Ensuite, le roi très chrétien doit mourir en paix avec l’Eglise, dans le respect des rites qu’elle impose et dans le souci du salut de son âme. La confession, le regret des péchés, la pensée uniquement tournée vers Dieu sont nécessaires pour que le souverain, dans son dernier acte terrestre, offre à son peuple un exemple d’une mort irréprochable. La fin de Louis XV est à cet égard très révélatrice, et le style magnifique de Simone Bertière fait de la lecture de sa contribution un véritable plaisir.
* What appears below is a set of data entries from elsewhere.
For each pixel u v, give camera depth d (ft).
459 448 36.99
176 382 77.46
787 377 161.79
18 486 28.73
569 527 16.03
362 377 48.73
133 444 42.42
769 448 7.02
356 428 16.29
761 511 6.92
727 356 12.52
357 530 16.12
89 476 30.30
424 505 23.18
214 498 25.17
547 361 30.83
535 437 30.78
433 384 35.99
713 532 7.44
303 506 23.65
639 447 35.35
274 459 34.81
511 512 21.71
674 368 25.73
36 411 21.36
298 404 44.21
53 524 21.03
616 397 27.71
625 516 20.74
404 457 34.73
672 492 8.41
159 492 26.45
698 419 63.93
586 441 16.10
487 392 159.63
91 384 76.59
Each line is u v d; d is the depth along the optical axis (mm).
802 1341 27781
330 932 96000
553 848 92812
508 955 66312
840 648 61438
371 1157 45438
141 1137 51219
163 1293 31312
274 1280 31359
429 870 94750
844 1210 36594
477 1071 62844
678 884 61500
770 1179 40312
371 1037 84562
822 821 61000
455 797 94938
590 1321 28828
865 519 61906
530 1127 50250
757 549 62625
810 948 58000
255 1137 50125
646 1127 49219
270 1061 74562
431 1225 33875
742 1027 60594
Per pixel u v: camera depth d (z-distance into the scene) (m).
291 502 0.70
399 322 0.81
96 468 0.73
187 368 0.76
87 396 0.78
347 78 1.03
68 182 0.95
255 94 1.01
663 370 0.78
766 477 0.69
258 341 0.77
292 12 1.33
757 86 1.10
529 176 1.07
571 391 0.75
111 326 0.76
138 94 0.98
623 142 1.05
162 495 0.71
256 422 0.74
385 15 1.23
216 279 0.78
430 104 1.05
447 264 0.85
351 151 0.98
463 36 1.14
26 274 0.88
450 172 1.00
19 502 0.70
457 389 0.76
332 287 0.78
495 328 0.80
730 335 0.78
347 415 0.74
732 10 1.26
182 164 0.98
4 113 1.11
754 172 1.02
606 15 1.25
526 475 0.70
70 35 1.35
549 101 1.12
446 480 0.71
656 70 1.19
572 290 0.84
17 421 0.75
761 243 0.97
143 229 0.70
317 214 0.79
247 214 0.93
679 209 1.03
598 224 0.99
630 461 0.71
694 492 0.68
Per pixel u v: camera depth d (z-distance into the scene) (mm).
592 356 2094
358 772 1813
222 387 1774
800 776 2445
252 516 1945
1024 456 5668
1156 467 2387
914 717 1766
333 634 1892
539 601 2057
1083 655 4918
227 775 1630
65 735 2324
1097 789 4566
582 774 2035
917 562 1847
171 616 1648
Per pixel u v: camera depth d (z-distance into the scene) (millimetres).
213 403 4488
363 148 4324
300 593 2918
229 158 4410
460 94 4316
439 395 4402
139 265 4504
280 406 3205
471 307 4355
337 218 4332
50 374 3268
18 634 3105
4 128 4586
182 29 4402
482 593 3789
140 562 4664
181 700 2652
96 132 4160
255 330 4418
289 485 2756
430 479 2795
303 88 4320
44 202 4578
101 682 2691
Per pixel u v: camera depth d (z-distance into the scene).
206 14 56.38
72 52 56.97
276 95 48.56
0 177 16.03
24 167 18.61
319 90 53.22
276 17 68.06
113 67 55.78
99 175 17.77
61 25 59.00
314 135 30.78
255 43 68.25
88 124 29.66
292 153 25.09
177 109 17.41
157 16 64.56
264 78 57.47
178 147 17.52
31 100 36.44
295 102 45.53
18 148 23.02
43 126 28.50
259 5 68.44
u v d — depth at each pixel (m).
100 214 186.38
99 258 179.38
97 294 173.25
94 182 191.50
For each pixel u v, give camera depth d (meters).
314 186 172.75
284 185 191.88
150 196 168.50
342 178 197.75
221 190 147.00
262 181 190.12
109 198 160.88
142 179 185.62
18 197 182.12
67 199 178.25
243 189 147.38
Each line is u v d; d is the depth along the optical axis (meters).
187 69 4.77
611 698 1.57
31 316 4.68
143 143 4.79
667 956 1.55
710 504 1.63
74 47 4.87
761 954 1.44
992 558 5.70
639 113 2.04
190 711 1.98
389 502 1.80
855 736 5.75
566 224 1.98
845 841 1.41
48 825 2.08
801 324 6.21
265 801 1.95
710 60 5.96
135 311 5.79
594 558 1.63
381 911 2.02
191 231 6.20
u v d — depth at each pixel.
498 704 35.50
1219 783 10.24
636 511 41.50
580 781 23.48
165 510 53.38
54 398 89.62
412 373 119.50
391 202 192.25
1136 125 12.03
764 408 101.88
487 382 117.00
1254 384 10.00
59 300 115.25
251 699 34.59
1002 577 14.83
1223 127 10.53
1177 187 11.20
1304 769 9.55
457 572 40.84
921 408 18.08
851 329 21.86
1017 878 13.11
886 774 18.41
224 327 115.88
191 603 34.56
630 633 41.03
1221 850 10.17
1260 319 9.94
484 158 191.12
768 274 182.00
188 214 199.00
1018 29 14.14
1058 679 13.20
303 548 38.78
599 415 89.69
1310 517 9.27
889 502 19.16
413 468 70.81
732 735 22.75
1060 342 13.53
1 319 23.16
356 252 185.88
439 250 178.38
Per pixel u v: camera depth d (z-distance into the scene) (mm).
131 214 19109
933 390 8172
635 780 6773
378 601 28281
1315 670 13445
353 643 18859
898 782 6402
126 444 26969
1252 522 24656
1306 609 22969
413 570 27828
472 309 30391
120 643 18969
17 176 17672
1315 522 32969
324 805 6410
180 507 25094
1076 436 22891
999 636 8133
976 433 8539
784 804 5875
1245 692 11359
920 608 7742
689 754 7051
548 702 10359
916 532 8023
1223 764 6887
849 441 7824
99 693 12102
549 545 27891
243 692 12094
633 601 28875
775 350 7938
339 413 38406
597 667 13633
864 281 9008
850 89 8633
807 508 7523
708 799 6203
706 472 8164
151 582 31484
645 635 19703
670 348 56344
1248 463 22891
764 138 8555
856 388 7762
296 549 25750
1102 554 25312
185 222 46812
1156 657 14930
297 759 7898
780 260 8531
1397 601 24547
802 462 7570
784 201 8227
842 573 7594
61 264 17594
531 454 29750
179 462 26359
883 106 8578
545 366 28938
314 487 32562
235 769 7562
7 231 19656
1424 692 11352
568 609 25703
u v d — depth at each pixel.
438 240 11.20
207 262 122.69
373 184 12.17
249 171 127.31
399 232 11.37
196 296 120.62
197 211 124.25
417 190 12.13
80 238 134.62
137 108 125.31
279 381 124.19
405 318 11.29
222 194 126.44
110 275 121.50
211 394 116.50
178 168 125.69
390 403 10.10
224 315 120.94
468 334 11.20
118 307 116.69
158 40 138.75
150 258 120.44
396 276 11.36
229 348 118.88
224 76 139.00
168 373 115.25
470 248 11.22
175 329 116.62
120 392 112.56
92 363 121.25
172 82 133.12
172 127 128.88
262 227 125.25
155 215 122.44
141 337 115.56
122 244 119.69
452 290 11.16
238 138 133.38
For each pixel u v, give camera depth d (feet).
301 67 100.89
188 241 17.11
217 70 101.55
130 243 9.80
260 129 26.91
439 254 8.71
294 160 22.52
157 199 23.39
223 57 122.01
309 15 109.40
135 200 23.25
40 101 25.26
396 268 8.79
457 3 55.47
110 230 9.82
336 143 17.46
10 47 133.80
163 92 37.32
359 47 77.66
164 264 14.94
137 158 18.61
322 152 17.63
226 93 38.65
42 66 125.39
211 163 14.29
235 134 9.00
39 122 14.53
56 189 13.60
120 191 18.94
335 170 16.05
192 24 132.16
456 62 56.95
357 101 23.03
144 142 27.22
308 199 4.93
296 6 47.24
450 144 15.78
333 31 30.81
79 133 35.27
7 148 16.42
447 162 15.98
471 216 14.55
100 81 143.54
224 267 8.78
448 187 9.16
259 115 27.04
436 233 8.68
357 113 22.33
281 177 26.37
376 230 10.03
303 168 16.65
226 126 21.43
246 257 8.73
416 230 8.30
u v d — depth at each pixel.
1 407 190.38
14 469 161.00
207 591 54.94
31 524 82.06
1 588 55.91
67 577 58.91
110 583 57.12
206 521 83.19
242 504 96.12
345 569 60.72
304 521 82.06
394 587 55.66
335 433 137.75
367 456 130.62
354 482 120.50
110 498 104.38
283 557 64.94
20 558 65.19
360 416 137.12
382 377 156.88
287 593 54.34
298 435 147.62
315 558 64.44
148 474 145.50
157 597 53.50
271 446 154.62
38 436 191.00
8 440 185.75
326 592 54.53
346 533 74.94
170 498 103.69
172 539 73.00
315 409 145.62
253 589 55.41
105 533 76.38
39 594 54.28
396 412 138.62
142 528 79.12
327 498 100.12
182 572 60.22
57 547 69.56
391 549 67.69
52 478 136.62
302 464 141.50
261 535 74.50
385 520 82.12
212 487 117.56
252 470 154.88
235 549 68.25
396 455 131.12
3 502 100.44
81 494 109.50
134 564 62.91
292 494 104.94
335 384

Cela dit, chaque individu garde sa spécificité y compris face à au grand départ. Philippe Auguste met ses comptes au clair, Saint Louis évoque la Jérusalem céleste avant que son corps ne soit coupé en morceaux, Charles V part entouré des représentants des trois états, Louis XI retiré des regards du monde, François Ier après une longue agonie, Henri II dans la souffrance des blessures, les deux Henri poignardés par des temps de violence, Louis XIII tourmenté par la future régence, Louis XIV en représentation jusqu’au bout, Louis XV dans la puanteur de la vérole et la contrition, Louis XVI dans la dignité du martyr, Napoléon au bout du monde et sans poison, Louis XVIII dans la décrépitude physique, Charles X en dessous de tout jusqu’au bout, Louis-Philippe dans la tristesse de ce qu’aurait pu être son règne, Napoléon III rongé par un mal qui lui coûta la victoire.
Dans son introduction très stimulante, Patrice Guennifey remarque que les monarchies actuelles sont fortes de « l’état de décrépitude avancée où se trouvent la plupart des républiques ». L’actualité nous le confirme tous les jours. Si les amours des présidents n’ont certes rien à envier aux aventures galantes des rois qui les ont précédé, force est de constater qu’aucun souverain ne connut l’avilissante fin de Félix Faure.
On meurt dignement chez les rois.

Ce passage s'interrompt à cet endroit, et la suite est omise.